Man muss sich nicht schämen
"Für den deutschen Sozialstaat muss man sich nicht schämen", führte der Redner aus, denn "er kennt zwar Härten, aber keine Grausamkeit". Das Rentenniveau werde sinken, denn die Lebenserwartung steige weiter, zudem habe Deutschland die älteste Bevölkerung in der Europäischen Union. Der Grund sei, dass es "zu wenig Menschen gibt, die bereit sind, die Verantwortung für die nächste Generation zu übernehmen". So seien künftig erhebliche Steuermittel für die Finanzierung der Rentenversicherung nötig. Doch das Sozialrecht sei ein "staatstragendes Recht" und deshalb müsse man auch gegen den Missbrauch des Sozialstaates sein. Damit, betonte Professor Dr. Udo Steiner, wolle er aber nicht der CSU das Wort reden - das sei seine eigene Überzeugung.
Die Unterschiede in der Steuerkraft der Länder seien "spektakulär", ein Zusammenschluss von Ländern allerdings kaum zu erwarten, denn es brauche dazu Volksabstimmungen und die würden wohl negativ ausgehen.
Bei Volksentscheiden sei in Deutschland derzeit Bayern der Vorreiter, doch mehr Macht für das Staatsvolk durch direkte Demokratie werde auch in Baden-Württemberg angestrebt. Das habe Grenzen und die Fülle der Volksentscheide in den USA, vor allem in Kalifornien, sei kein Vorbild. Für Volksentscheide auf Bundesebene gebe es die längst bekannten Pro- und Contra-Argumente.
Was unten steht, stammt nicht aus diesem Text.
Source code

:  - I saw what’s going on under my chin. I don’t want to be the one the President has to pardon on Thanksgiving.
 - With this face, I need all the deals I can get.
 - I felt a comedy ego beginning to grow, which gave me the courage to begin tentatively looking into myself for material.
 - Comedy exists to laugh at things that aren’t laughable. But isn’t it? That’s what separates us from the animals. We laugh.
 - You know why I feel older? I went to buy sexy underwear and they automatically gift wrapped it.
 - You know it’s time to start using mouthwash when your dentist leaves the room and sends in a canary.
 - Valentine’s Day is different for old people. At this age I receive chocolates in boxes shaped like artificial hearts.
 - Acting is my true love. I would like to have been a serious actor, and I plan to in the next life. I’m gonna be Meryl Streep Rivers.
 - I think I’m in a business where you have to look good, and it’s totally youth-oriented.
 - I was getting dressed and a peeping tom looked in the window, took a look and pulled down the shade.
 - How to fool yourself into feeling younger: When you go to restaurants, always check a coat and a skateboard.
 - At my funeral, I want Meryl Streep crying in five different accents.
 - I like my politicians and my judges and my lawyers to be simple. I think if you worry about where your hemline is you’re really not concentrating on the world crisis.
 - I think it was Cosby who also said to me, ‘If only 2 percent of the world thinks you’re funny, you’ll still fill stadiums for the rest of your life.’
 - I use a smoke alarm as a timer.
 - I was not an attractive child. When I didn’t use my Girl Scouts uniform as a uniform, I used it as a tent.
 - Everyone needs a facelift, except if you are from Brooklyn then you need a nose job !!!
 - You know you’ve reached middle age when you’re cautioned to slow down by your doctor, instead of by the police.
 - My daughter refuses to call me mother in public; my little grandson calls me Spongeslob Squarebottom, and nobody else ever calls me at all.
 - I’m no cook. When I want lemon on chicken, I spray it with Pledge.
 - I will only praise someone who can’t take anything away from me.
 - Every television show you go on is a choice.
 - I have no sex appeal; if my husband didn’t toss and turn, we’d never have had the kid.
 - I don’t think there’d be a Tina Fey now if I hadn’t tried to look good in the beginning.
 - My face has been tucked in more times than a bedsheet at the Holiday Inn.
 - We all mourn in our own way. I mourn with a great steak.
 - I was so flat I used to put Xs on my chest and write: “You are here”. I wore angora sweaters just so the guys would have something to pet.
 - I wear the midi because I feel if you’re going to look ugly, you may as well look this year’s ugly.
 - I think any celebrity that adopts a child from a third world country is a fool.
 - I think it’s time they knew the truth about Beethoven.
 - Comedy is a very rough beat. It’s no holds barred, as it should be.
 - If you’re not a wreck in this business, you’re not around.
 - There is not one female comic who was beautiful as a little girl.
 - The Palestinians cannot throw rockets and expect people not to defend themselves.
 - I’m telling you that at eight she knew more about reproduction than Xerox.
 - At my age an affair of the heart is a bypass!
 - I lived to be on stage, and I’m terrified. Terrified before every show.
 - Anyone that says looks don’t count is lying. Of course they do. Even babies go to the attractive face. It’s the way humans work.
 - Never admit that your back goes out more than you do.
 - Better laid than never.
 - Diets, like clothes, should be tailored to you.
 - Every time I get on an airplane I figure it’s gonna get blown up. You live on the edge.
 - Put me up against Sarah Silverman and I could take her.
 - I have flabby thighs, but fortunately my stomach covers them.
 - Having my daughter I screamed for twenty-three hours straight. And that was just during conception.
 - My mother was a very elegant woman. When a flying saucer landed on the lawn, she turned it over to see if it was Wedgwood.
Die meisten Fragestellungen seien sehr komplex und daher "sei da das Parlament zuständiger als das Staatsvolk". An einer Schwächung der parlamentarischen Demokratie könne man nicht wirklich interessiert sein. "Besser eine schwächelnde Demokratie als eine kerngesunde Diktatur!".
Nicht der bessere Gesetzgeber
Karlsruhe sei auch nicht der bessere Gesetzgeber - die Verfassungsrichter könnten sich nur für Einzelfragen viel mehr Zeit nehmen als der Bundestag. Das Bundesverfassungsgericht könne so "allenfalls Kopilot des Gesetzgebers sein". Die Menschen im Land wünschten sich allerdings mehr Integrität derer, die politisch handelten.
Bei der Bewältigung der Zukunft setze er, so der Referent, auf die Anpassungsfähigkeit der Städte und Gemeinden. Auch nach dem Zweiten Weltkrieg seien es die Bürgermeister gewesen, die als erste wieder politische Verantwortung übernommen hätten.
"Ich bin sicher, dass Bad Mergentheim seine Probleme lösen wird und dazu wünsche ich Ihnen zu Beginn des Jahres 2014 alles Gute".
Zum Abschluss der Interessanten Veranstaltung trugen sich Professor Dr. Udo Steiner und die württembergische Weinkönigin Theresa Olkus in das goldene Buch der Stadt Bad Mergentheim ein.